Thérapie génique

La solution optimale pour les dystrophies rétiniennes récessives

L’objectif de la thérapie génique est de suppléer des cellules porteuses d’une mutation génétique pathogénique avec un gène sain. Pour atteindre cet objectif, HORAMA utilise des vecteurs qui pénètrent dans les cellules cibles et transfèrent l’ADN dans le noyau cellulaire (un processus appelé transduction). Une fois sur place, le gène non-muté peut alors produire la protéine fonctionnelle qu’il code. Ces vecteurs sont généralement des virus dépourvus de leur activité infectieuse ou virale. Pour développer ces vecteurs, HORAMA utilise des virus recombinants adéno-associés (rAAV), vecteurs les plus couramment utilisés en thérapie génique.

Les vecteurs rAAV d’HORAMA sont conçus pour une administration unique afin de produire une protéine thérapeutique à long terme.

Les maladies cibles d’HORAMA sont les dystrophies rétiniennes monogéniques, qui évoluent progressivement. La technologie rAAV est sûre et bien tolérée, comme le démontrent plusieurs études cliniques menées au cours des dernières années, y compris l’étude clinique de phase I/II pour la dystrophie rétinienne liée au gène RPE65 menée par les fondateurs scientifiques d’HORAMA.

 

La rétine est un organe particulièrement adapté à la thérapie génique

Les cellules cibles, les photorécepteurs et les cellules de l’épithélium pigmentaire rétinien (RPE), peuvent être atteintes au moyen d’une injection sous-rétinienne

La rétine est petite et en milieu clos, ce qui permet une délivrance localisée d’une quantité relativement modeste de vecteur de thérapie génique sur ou près du site cible.

L’œil tente de limiter les réponses immunitaires et inflammatoires locales pour préserver la vision. Ce phénomène, connu sous le nom de privilège immunitaire oculaire, est repose principalement sur la barrière hémato-rétinienne, et sur une combinaison de mécanismes locaux et systémiques.

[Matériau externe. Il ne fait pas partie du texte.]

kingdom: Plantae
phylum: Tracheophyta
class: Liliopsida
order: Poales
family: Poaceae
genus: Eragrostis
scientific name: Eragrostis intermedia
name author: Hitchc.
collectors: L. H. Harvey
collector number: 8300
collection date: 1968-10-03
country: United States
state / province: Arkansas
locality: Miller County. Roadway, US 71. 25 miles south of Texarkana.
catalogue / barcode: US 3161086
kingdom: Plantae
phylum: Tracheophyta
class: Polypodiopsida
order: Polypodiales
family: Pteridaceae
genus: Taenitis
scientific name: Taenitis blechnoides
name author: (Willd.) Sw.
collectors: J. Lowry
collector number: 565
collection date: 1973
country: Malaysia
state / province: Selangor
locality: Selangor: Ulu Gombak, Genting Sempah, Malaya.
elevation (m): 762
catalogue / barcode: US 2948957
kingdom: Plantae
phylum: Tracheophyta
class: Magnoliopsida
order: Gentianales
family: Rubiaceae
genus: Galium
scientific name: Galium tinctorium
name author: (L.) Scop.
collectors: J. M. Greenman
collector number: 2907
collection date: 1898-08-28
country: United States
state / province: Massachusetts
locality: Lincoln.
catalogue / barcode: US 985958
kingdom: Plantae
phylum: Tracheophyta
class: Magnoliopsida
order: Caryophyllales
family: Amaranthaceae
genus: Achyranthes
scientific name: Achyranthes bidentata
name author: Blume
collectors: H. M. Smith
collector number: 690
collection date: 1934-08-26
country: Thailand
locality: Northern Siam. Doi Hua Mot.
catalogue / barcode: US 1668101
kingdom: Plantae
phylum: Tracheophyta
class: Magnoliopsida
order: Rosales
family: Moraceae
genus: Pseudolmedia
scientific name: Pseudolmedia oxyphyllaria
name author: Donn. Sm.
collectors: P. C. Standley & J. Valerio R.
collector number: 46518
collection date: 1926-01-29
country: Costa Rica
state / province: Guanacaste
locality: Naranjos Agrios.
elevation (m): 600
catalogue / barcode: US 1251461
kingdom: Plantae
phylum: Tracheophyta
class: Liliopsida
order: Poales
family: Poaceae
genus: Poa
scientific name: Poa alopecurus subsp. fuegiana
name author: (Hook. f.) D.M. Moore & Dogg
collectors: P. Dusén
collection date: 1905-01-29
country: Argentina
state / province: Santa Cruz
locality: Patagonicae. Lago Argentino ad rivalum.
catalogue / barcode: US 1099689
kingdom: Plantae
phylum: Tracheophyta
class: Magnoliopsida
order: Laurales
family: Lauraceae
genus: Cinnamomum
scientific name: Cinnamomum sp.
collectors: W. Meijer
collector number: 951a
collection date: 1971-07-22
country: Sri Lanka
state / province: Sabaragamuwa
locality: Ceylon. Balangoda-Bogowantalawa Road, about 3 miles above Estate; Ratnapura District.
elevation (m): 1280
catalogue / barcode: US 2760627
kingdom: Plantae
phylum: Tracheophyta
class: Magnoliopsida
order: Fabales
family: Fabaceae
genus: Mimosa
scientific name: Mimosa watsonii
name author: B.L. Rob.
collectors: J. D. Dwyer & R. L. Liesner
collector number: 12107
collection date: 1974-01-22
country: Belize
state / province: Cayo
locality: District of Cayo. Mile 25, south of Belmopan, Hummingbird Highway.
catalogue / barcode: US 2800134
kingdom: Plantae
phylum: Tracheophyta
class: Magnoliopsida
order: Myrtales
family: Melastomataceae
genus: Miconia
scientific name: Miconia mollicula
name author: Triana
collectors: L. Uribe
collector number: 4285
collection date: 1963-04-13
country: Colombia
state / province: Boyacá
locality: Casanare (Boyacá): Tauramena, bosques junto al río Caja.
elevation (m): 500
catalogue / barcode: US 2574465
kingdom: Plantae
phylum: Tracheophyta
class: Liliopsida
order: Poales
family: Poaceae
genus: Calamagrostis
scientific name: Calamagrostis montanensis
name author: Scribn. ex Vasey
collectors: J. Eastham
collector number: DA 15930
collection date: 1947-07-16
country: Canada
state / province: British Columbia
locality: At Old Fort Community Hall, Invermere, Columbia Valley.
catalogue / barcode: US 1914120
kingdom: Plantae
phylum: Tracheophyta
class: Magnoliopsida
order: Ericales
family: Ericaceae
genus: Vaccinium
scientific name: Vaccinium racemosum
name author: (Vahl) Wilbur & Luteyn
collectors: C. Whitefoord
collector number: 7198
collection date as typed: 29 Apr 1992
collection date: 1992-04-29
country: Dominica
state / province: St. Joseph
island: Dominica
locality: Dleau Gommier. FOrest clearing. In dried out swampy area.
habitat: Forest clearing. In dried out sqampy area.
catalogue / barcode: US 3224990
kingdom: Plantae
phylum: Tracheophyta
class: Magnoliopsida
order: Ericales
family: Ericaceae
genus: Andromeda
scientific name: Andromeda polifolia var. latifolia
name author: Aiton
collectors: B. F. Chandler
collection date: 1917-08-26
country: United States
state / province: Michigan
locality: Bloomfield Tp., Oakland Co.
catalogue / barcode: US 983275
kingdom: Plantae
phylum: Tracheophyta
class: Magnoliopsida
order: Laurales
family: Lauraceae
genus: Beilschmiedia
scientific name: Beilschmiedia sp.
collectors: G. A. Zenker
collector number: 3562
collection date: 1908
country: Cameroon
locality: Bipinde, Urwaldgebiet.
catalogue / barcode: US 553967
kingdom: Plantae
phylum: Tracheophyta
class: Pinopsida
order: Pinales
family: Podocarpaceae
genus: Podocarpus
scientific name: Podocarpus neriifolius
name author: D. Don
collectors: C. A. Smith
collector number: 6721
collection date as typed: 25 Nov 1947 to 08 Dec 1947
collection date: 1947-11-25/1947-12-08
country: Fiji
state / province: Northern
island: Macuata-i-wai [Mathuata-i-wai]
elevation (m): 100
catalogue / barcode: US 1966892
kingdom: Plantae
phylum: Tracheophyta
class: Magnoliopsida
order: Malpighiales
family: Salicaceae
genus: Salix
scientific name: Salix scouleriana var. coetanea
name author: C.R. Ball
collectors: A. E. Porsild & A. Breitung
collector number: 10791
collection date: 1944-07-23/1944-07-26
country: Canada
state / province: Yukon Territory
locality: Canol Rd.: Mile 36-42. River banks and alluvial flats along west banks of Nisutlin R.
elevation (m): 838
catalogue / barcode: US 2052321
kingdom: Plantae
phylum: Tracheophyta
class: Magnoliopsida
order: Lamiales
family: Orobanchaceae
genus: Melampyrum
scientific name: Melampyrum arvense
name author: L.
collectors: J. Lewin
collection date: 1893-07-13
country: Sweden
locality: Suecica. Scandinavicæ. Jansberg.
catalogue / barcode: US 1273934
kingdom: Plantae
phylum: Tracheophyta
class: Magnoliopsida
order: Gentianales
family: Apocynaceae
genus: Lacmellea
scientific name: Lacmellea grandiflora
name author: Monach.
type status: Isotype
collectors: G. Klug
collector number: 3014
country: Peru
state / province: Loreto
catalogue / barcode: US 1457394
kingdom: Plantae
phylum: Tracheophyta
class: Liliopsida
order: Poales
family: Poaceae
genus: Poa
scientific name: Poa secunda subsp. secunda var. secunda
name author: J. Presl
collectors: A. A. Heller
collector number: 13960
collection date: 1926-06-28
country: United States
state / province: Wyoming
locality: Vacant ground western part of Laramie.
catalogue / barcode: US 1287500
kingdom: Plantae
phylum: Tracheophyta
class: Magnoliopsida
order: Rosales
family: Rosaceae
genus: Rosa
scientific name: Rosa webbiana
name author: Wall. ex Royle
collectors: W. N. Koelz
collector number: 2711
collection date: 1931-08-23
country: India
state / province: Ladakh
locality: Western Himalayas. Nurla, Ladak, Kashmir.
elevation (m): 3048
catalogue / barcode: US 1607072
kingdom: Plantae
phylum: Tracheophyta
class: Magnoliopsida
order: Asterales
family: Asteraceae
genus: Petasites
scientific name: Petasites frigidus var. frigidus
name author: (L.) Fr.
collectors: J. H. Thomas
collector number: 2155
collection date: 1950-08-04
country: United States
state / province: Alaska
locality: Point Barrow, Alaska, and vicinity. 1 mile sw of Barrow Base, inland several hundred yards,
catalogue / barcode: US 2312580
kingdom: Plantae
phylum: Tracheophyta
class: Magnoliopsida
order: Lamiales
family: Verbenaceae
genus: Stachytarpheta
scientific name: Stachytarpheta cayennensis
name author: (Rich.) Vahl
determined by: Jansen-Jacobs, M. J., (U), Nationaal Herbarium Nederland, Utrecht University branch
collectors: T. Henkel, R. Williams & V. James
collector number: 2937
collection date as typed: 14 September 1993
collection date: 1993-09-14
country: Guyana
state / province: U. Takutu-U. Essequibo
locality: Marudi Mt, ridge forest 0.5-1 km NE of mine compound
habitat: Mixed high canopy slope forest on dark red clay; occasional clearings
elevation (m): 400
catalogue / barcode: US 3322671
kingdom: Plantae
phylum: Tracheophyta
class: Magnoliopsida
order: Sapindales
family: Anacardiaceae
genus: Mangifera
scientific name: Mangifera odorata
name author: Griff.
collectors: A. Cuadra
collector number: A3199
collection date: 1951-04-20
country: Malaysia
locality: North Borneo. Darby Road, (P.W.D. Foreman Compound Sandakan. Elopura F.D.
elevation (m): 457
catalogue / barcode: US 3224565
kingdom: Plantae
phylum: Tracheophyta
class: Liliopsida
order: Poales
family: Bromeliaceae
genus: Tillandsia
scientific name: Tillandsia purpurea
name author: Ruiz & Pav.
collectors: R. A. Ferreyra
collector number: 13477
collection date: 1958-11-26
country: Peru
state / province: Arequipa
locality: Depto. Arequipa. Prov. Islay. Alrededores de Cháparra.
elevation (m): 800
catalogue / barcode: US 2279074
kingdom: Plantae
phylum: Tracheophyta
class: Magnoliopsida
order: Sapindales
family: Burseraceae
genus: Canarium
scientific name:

De plus, l’utilisation de vecteurs non intégrateurs tels que les rAAV, la grande stabilité des populations cellulaires rétiniennes et l’absence de division cellulaire réduisent drastiquement la possibilité de transformation maligne des cellules cibles (mutagenèse insertionnelle et oncogenèse), qui peuvent se produire après l’insertion du génome du vecteur dans celui de la cellule hôte.